• _To do_: Write out the rows below, beginning with the line that contains "pose: elev=264.1 azim=134.3" and continuing up to and including the line that contains "Dot at: (317, 286)". Omit the pictures from your answer.

• _Given data_:
____________________
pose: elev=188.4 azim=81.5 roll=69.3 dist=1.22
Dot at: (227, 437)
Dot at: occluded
____________________
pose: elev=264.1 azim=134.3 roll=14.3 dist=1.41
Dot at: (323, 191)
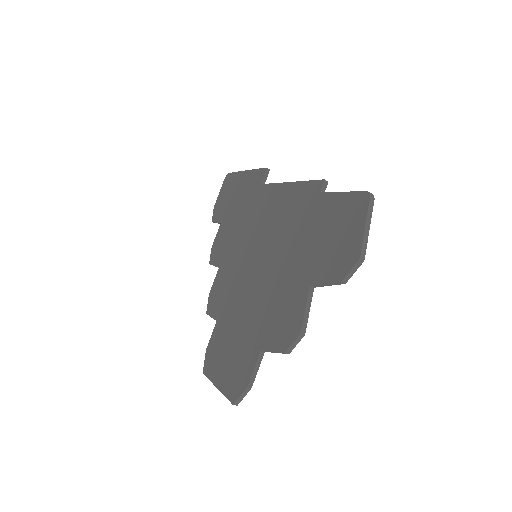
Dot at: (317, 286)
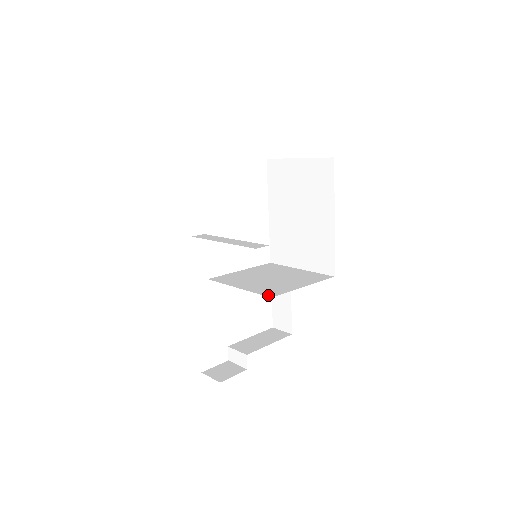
____________________
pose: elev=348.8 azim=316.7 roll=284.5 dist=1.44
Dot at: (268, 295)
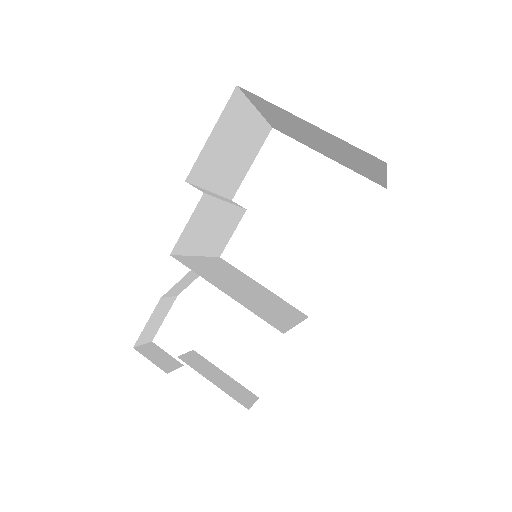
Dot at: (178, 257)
____________________
• _Task output_:
pose: elev=264.1 azim=134.3 roll=14.3 dist=1.41
Dot at: (323, 191)
Dot at: (317, 286)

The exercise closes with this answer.